■ **DATA RECORDS**

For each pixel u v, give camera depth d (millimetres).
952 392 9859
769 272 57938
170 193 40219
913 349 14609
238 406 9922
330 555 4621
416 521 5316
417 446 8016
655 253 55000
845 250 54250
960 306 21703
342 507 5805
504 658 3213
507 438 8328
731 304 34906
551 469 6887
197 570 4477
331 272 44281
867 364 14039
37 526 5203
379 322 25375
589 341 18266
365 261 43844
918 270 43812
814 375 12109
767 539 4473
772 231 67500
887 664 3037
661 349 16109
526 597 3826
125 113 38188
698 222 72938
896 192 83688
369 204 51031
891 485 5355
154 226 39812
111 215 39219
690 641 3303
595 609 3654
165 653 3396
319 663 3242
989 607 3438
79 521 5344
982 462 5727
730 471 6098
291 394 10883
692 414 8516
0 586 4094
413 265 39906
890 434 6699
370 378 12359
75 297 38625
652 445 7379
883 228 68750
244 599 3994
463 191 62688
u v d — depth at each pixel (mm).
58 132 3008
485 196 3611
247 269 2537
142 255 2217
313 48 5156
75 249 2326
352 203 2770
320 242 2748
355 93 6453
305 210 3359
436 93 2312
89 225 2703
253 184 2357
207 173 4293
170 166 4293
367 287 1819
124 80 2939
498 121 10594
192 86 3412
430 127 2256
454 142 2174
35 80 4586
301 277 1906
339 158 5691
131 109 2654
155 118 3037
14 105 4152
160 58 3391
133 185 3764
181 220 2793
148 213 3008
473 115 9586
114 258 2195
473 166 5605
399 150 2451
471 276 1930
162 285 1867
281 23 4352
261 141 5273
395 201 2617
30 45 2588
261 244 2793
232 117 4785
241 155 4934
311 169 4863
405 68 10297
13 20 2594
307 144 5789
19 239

■ **WHAT THE TASK REQUIRES**
Look through the entries above; copy every line holding the string "depth".

■ **RESPONSE AREA**
For each pixel u v, give camera depth d (millimetres).
u v d — depth at each pixel (mm).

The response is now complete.